REQUIREMENT: Please repeat the records exactly. The pictures are to be left out.

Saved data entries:
____

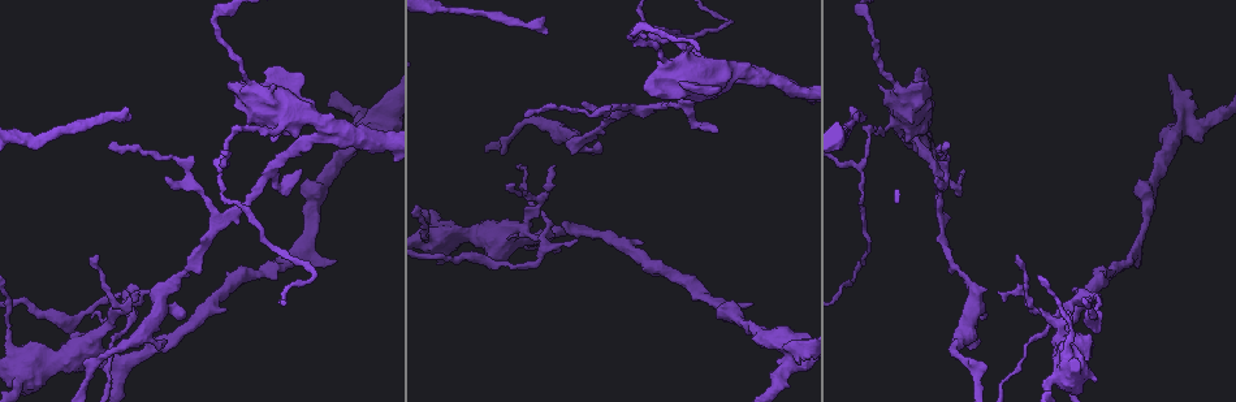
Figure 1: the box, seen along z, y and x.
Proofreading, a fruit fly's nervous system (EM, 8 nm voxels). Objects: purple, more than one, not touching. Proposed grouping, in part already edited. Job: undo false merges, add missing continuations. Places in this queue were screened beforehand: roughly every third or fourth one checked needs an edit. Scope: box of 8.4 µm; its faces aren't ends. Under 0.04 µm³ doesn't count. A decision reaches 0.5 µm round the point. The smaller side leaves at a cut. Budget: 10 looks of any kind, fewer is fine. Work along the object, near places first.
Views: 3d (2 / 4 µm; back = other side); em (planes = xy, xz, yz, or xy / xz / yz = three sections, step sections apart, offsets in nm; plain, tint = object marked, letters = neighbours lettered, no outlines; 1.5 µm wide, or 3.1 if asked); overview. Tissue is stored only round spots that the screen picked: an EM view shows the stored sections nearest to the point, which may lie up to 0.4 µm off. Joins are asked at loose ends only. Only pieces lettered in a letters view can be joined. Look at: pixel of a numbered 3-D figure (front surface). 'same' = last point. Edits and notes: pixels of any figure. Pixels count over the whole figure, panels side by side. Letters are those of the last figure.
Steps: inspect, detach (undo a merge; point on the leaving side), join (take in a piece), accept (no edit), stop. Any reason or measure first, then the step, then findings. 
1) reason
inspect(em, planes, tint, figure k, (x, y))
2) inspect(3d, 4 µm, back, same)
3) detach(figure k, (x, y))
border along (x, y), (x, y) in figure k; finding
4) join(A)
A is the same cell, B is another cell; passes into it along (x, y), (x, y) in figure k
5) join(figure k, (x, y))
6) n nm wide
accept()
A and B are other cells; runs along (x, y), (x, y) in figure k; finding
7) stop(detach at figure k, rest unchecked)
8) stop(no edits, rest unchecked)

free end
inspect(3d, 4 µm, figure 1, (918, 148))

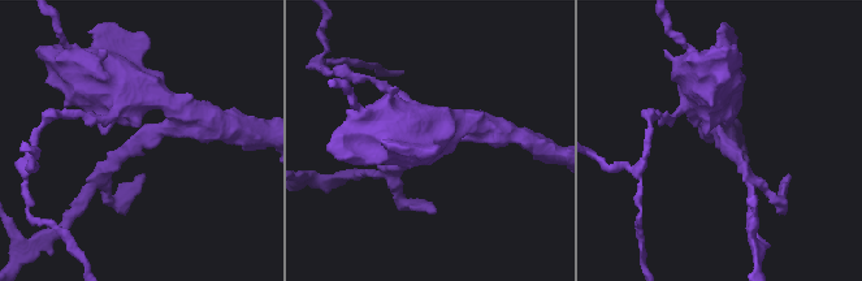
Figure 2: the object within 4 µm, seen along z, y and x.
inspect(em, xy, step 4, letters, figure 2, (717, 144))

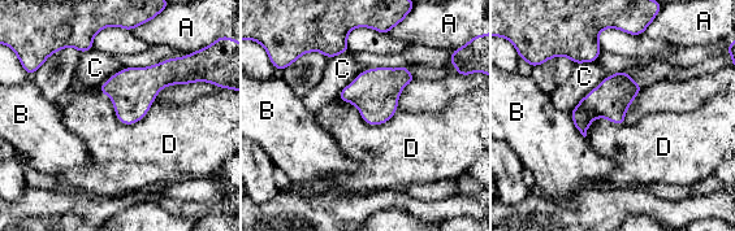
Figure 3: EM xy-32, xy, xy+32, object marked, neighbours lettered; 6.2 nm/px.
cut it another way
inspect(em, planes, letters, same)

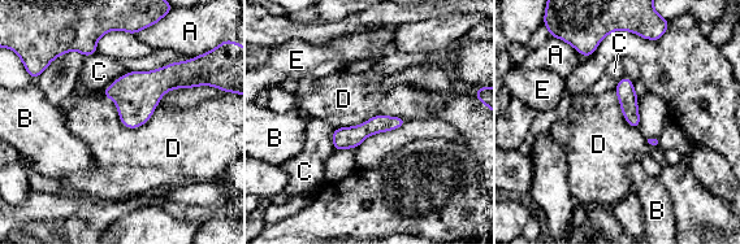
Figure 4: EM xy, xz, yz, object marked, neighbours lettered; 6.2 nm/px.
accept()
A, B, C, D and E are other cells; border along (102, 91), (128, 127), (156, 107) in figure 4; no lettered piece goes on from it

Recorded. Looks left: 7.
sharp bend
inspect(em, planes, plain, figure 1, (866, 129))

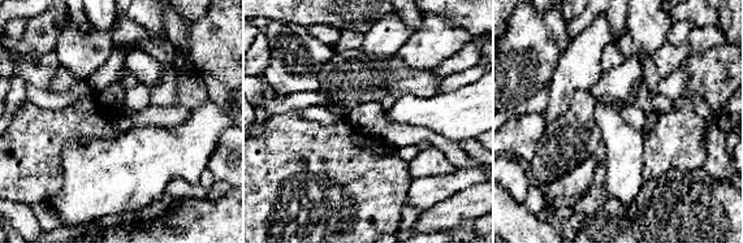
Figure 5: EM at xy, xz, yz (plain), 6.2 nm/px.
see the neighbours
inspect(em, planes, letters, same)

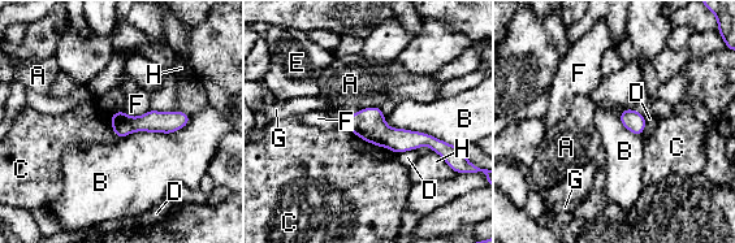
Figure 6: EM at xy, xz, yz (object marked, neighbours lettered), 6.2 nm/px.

____

SOLUTION TO THE PROBLEM:
Figure 1: the box, seen along z, y and x.
Proofreading, a fruit fly's nervous system (EM, 8 nm voxels). Objects: purple, more than one, not touching. Proposed grouping, in part already edited. Job: undo false merges, add missing continuations. Places in this queue were screened beforehand: roughly every third or fourth one checked needs an edit. Scope: box of 8.4 µm; its faces aren't ends. Under 0.04 µm³ doesn't count. A decision reaches 0.5 µm round the point. The smaller side leaves at a cut. Budget: 10 looks of any kind, fewer is fine. Work along the object, near places first.
Views: 3d (2 / 4 µm; back = other side); em (planes = xy, xz, yz, or xy / xz / yz = three sections, step sections apart, offsets in nm; plain, tint = object marked, letters = neighbours lettered, no outlines; 1.5 µm wide, or 3.1 if asked); overview. Tissue is stored only round spots that the screen picked: an EM view shows the stored sections nearest to the point, which may lie up to 0.4 µm off. Joins are asked at loose ends only. Only pieces lettered in a letters view can be joined. Look at: pixel of a numbered 3-D figure (front surface). 'same' = last point. Edits and notes: pixels of any figure. Pixels count over the whole figure, panels side by side. Letters are those of the last figure.
Steps: inspect, detach (undo a merge; point on the leaving side), join (take in a piece), accept (no edit), stop. Any reason or measure first, then the step, then findings. 
1) reason
inspect(em, planes, tint, figure k, (x, y))
2) inspect(3d, 4 µm, back, same)
3) detach(figure k, (x, y))
border along (x, y), (x, y) in figure k; finding
4) join(A)
A is the same cell, B is another cell; passes into it along (x, y), (x, y) in figure k
5) join(figure k, (x, y))
6) n nm wide
accept()
A and B are other cells; runs along (x, y), (x, y) in figure k; finding
7) stop(detach at figure k, rest unchecked)
8) stop(no edits, rest unchecked)

free end
inspect(3d, 4 µm, figure 1, (918, 148))

Figure 2: the object within 4 µm, seen along z, y and x.
inspect(em, xy, step 4, letters, figure 2, (717, 144))

Figure 3: EM xy-32, xy, xy+32, object marked, neighbours lettered; 6.2 nm/px.
cut it another way
inspect(em, planes, letters, same)

Figure 4: EM xy, xz, yz, object marked, neighbours lettered; 6.2 nm/px.
accept()
A, B, C, D and E are other cells; border along (102, 91), (128, 127), (156, 107) in figure 4; no lettered piece goes on from it

Recorded. Looks left: 7.
sharp bend
inspect(em, planes, plain, figure 1, (866, 129))

Figure 5: EM at xy, xz, yz (plain), 6.2 nm/px.
see the neighbours
inspect(em, planes, letters, same)

Figure 6: EM at xy, xz, yz (object marked, neighbours lettered), 6.2 nm/px.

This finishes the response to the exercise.